Data entries:
+++
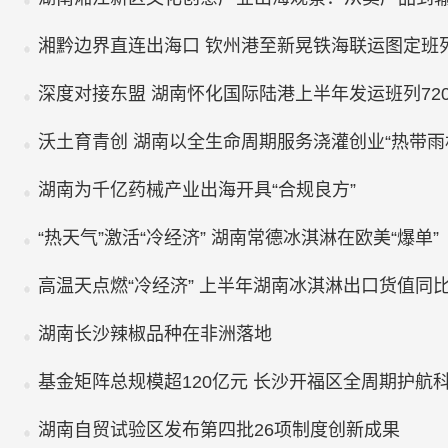
湘黔边界直连出海口 钦州港至新晃铁海联运图定班
深度对接东盟 湖南怀化国际陆港上半年发运班列72
沃土育青创 湖南以全生命周期服务浇灌创业“热带雨
湖南为千亿药械产业出海开具“合规良方”
“热天气”激活“冷经济” 湖南常德冰淇淋在欧美“爆单”
高温天点燃“冷经济” 上半年湖南冰淇淋出口货值同比
湖南长沙辣椒品种在非洲落地
基金矩阵总规模超120亿元 长沙开福区全周期护航
湖南自贸试验区发布第四批26项制度创新成果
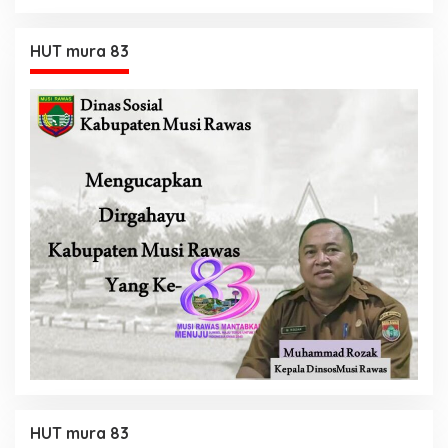
HUT mura 83
HUT mura 83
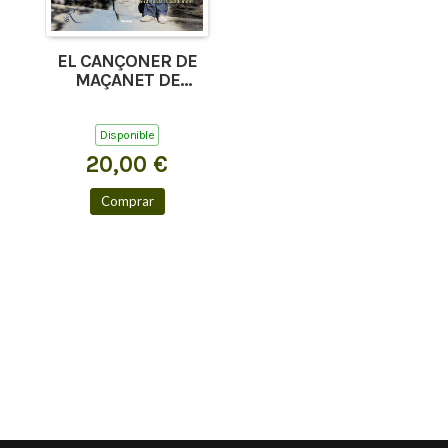
EL CANÇONER DE
MAÇANET DE
CABRENYS, TAPIS I
COSTOJA
Disponible
20,00 €
Comprar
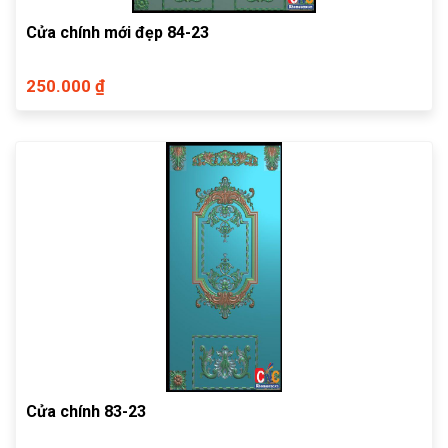
Cửa chính mới đẹp 84-23
250.000 ₫
Cửa chính 83-23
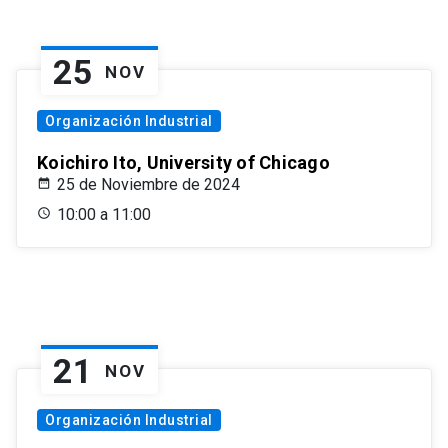
25
NOV
Organización Industrial
Koichiro Ito, University of Chicago
25 de Noviembre de 2024
10:00 a 11:00
21
NOV
Organización Industrial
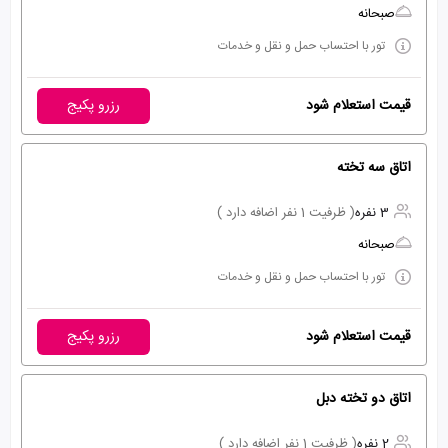
صبحانه
تور با احتساب حمل و نقل و خدمات
قیمت استعلام شود
رزرو پکیج
اتاق سه تخته
3 نفره
( ظرفیت 1 نفر اضافه دارد )
صبحانه
تور با احتساب حمل و نقل و خدمات
قیمت استعلام شود
رزرو پکیج
اتاق دو تخته دبل
2 نفره
( ظرفیت 1 نفر اضافه دارد )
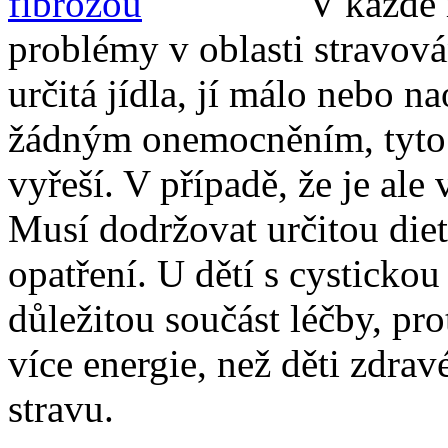
V každé r
problémy v oblasti stravov
určitá jídla, jí málo nebo 
žádným onemocněním, tyto 
vyřeší. V případě, že je ale 
Musí dodržovat určitou die
opatření. U dětí s cysticko
důležitou součást léčby, pr
více energie, než děti zdra
stravu.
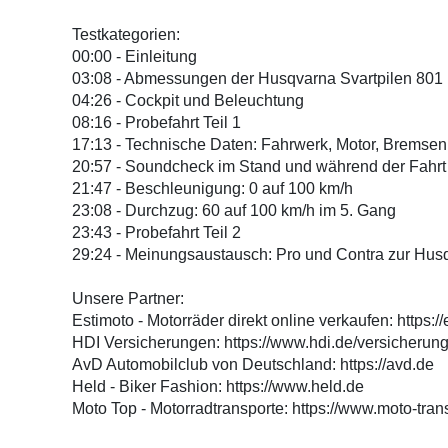
Testkategorien:
00:00 - Einleitung
03:08 - Abmessungen der Husqvarna Svartpilen 801
04:26 - Cockpit und Beleuchtung
08:16 - Probefahrt Teil 1
17:13 - Technische Daten: Fahrwerk, Motor, Bremsen
20:57 - Soundcheck im Stand und während der Fahrt
21:47 - Beschleunigung: 0 auf 100 km/h
23:08 - Durchzug: 60 auf 100 km/h im 5. Gang
23:43 - Probefahrt Teil 2
29:24 - Meinungsaustausch: Pro und Contra zur Hus
Unsere Partner:
Estimoto - Motorräder direkt online verkaufen: https:/
HDI Versicherungen: https://www.hdi.de/versicherung
AvD Automobilclub von Deutschland: https://avd.de
Held - Biker Fashion: https://www.held.de
Moto Top - Motorradtransporte: https://www.moto-tran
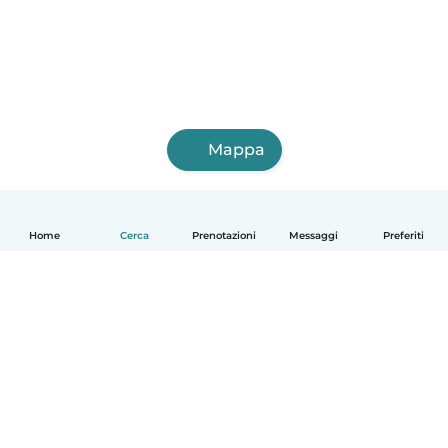
Mappa
Home
Cerca
Prenotazioni
Messaggi
Preferiti
Italiano
Come funziona
Aiuto
Termini e privacy
Prezzi
Dati aziendali
Babysits per le aziende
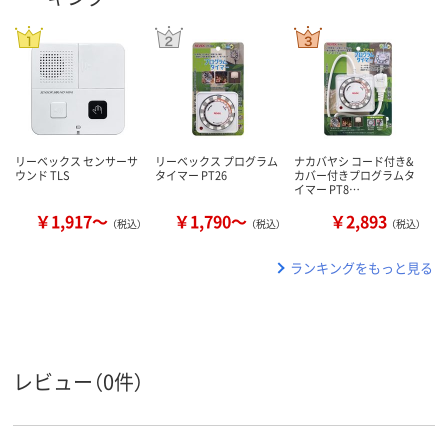
リーベックス センサーサ
リーベックス プログラム
ナカバヤシ コード付き&
ウンド TLS
タイマー PT26
カバー付きプログラムタ
イマー PT8…
￥1,917～
￥1,790～
￥2,893
（税込）
（税込）
（税込）
ランキングをもっと見る
レビュー（0件）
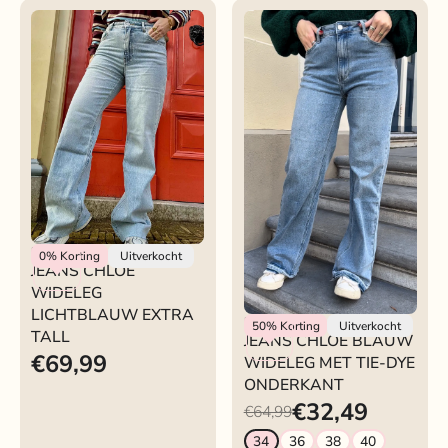
Rokjeklokje
0%
Korting
Uitverkocht
JEANS CHLOÉ
WIDELEG
LICHTBLAUW EXTRA
Rokjeklokje
50%
Korting
Uitverkocht
TALL
JEANS CHLOE BLAUW
€69,99
WIDELEG MET TIE-DYE
ONDERKANT
€32,49
€64,99
34
36
38
40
+++
What is required: Please print every line of text from the records above without changing a character, leaving out the pictures.

Completed task:
湘黔边界直连出海口 钦州港至新晃铁海联运图定班
深度对接东盟 湖南怀化国际陆港上半年发运班列72
沃土育青创 湖南以全生命周期服务浇灌创业“热带雨
湖南为千亿药械产业出海开具“合规良方”
“热天气”激活“冷经济” 湖南常德冰淇淋在欧美“爆单”
高温天点燃“冷经济” 上半年湖南冰淇淋出口货值同比
湖南长沙辣椒品种在非洲落地
基金矩阵总规模超120亿元 长沙开福区全周期护航
湖南自贸试验区发布第四批26项制度创新成果
HUT mura 83
HUT mura 83
EL CANÇONER DE
MAÇANET DE
CABRENYS, TAPIS I
COSTOJA
Disponible
20,00 €
Comprar
Cửa chính mới đẹp 84-23
250.000 ₫
Cửa chính 83-23
25
NOV
Organización Industrial
Koichiro Ito, University of Chicago
25 de Noviembre de 2024
10:00 a 11:00
21
NOV
Organización Industrial
صبحانه
تور با احتساب حمل و نقل و خدمات
قیمت استعلام شود
رزرو پکیج
اتاق سه تخته
3 نفره
( ظرفیت 1 نفر اضافه دارد )
صبحانه
تور با احتساب حمل و نقل و خدمات
قیمت استعلام شود
رزرو پکیج
اتاق دو تخته دبل
2 نفره
( ظرفیت 1 نفر اضافه دارد )
V každé r
problémy v oblasti stravov
určitá jídla, jí málo nebo 
žádným onemocněním, tyto 
vyřeší. V případě, že je ale 
Musí dodržovat určitou die
opatření. U dětí s cysticko
důležitou součást léčby, pr
více energie, než děti zdra
stravu.
Testkategorien:
00:00 - Einleitung
03:08 - Abmessungen der Husqvarna Svartpilen 801
04:26 - Cockpit und Beleuchtung
08:16 - Probefahrt Teil 1
17:13 - Technische Daten: Fahrwerk, Motor, Bremsen
20:57 - Soundcheck im Stand und während der Fahrt
21:47 - Beschleunigung: 0 auf 100 km/h
23:08 - Durchzug: 60 auf 100 km/h im 5. Gang
23:43 - Probefahrt Teil 2
29:24 - Meinungsaustausch: Pro und Contra zur Hus
Unsere Partner:
Estimoto - Motorräder direkt online verkaufen: https:/
HDI Versicherungen: https://www.hdi.de/versicherung
AvD Automobilclub von Deutschland: https://avd.de
Held - Biker Fashion: https://www.held.de
Moto Top - Motorradtransporte: https://www.moto-tran
Mappa
Home
Cerca
Prenotazioni
Messaggi
Preferiti
Italiano
Come funziona
Aiuto
Termini e privacy
Prezzi
Dati aziendali
Babysits per le aziende
リーベックス センサーサ
リーベックス プログラム
ナカバヤシ コード付き&
ウンド TLS
タイマー PT26
カバー付きプログラムタ
イマー PT8…
￥1,917～
￥1,790～
￥2,893
（税込）
（税込）
（税込）
ランキングをもっと見る
レビュー（0件）
Rokjeklokje
0%
Korting
Uitverkocht
JEANS CHLOÉ
WIDELEG
LICHTBLAUW EXTRA
Rokjeklokje
50%
Korting
Uitverkocht
TALL
JEANS CHLOE BLAUW
€69,99
WIDELEG MET TIE-DYE
ONDERKANT
€32,49
€64,99
34
36
38
40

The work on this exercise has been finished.